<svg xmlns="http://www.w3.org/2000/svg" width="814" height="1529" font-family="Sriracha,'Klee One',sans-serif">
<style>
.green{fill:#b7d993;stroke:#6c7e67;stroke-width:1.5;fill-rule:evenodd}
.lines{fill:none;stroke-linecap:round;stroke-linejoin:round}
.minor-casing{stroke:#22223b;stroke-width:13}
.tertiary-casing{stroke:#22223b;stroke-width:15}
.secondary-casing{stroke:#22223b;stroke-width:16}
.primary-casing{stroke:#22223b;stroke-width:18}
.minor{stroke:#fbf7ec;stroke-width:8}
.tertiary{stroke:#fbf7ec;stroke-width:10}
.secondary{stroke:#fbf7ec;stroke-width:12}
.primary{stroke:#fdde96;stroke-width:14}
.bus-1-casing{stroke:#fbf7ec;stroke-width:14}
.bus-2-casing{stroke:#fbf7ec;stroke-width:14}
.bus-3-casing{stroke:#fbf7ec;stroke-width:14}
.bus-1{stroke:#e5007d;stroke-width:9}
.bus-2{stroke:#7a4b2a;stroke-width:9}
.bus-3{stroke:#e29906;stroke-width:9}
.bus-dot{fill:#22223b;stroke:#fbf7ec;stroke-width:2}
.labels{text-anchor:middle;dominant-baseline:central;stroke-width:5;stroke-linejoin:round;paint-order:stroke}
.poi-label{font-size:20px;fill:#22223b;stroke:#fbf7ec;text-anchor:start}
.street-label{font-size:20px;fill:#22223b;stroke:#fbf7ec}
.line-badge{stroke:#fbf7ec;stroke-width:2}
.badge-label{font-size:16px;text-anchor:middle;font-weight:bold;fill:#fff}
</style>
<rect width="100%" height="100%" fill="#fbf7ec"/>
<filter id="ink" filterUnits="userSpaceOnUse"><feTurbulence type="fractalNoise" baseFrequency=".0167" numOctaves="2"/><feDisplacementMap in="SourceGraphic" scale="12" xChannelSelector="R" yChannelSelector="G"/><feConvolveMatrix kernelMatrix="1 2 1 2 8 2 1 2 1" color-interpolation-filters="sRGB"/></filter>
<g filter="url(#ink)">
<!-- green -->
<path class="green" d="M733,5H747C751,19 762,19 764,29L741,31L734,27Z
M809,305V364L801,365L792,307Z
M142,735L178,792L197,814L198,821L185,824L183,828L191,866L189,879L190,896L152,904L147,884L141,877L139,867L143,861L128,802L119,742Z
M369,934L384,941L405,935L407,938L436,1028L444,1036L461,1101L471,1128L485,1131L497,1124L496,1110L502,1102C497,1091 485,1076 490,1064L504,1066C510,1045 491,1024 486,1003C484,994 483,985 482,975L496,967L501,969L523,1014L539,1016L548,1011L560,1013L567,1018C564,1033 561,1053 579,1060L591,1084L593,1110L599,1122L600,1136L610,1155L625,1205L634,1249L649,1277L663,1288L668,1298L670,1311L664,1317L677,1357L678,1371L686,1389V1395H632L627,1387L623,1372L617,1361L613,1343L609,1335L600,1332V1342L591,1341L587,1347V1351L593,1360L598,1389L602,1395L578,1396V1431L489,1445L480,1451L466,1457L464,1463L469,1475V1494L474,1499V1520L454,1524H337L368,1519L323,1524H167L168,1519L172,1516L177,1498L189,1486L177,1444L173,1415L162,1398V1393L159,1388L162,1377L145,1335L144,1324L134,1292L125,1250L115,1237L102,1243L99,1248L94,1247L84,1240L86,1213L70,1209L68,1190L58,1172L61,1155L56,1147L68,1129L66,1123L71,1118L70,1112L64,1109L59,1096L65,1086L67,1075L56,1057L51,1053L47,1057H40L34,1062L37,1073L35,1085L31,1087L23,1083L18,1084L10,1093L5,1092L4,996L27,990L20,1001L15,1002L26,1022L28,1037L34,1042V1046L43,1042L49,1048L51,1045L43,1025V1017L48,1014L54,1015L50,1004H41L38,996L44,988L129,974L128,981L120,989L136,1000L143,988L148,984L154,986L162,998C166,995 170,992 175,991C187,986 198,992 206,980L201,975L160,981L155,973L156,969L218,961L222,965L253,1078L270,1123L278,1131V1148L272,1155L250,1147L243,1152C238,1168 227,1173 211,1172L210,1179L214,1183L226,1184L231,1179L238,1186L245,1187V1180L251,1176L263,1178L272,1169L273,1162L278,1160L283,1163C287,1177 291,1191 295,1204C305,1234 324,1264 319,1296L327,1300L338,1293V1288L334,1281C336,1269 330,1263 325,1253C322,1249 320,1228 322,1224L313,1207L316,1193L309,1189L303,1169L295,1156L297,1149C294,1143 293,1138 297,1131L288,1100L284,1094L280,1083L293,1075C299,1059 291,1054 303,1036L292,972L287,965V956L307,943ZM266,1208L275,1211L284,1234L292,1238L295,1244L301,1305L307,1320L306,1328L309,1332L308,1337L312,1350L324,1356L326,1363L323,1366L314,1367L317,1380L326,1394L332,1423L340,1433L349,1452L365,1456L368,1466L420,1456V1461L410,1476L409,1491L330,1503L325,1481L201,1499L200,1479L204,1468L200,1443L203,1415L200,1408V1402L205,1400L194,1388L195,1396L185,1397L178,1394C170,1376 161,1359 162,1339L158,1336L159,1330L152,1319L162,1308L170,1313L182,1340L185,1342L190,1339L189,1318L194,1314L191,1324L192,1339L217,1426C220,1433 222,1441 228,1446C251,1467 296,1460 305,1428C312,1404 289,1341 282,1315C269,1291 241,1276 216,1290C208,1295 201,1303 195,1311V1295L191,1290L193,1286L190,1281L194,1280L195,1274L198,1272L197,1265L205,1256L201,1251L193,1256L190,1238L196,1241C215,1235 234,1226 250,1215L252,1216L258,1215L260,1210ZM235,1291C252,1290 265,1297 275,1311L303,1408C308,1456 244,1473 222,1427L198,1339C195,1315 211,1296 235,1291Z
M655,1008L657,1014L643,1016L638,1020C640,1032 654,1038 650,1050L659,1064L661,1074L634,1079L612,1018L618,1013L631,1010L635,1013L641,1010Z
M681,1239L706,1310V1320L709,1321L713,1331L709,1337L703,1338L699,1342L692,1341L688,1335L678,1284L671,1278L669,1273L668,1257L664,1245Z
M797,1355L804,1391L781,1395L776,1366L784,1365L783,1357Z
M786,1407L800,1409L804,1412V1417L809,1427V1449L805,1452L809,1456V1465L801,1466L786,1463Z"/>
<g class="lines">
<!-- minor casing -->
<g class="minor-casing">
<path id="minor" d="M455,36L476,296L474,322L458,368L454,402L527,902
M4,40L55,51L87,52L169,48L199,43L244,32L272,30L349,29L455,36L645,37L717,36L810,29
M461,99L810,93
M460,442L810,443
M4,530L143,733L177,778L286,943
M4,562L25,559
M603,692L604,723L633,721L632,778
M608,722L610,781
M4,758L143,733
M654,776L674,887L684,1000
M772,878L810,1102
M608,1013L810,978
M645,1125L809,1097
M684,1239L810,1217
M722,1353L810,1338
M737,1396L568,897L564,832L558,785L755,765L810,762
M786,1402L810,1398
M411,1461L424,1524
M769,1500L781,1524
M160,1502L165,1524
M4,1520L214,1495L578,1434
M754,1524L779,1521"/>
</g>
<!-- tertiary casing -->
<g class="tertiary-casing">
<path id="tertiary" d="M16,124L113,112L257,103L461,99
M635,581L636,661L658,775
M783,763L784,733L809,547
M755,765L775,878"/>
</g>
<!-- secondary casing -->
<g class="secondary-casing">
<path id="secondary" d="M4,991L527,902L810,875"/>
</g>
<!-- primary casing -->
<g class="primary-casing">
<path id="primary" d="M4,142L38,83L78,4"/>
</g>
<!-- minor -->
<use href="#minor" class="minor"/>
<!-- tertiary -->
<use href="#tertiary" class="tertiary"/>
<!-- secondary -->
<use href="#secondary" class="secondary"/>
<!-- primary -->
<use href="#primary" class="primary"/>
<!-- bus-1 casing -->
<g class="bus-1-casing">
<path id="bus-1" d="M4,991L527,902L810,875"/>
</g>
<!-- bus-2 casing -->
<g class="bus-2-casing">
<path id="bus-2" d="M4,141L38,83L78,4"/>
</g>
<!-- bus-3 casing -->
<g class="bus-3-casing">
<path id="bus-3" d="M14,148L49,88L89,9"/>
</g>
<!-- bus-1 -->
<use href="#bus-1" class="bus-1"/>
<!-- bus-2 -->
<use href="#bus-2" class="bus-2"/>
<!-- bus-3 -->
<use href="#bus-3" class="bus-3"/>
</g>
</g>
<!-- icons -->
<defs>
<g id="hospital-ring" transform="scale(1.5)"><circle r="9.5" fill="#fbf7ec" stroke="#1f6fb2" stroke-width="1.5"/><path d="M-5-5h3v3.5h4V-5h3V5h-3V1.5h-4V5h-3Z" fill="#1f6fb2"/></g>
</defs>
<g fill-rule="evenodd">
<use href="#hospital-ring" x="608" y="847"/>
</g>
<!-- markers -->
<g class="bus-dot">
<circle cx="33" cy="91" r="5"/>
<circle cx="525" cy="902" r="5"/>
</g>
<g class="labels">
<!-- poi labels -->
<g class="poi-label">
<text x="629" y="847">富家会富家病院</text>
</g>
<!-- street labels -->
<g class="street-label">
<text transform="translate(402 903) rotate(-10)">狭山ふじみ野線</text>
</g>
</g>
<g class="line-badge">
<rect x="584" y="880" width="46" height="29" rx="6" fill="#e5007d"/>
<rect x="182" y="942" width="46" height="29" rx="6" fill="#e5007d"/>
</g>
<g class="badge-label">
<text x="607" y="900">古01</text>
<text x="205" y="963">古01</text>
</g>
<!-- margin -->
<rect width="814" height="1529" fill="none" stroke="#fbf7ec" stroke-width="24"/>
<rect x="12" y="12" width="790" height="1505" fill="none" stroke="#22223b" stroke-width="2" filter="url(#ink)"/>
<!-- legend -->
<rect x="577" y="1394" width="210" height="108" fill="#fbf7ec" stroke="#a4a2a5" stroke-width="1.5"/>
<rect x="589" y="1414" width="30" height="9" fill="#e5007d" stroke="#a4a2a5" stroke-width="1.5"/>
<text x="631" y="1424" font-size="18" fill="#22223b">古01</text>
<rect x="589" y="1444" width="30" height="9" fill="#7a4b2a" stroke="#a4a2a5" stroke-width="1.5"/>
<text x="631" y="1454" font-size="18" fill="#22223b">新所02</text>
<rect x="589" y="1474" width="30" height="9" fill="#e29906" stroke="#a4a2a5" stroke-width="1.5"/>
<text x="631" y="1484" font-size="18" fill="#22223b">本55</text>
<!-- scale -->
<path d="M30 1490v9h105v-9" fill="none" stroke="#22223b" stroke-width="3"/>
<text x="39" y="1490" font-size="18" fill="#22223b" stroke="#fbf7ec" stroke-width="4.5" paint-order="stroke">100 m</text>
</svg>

■ ■ ■

Which lines of the records above contain the word "rule"? Copy each of them.

.green{fill:#b7d993;stroke:#6c7e67;stroke-width:1.5;fill-rule:evenodd}
<g fill-rule="evenodd">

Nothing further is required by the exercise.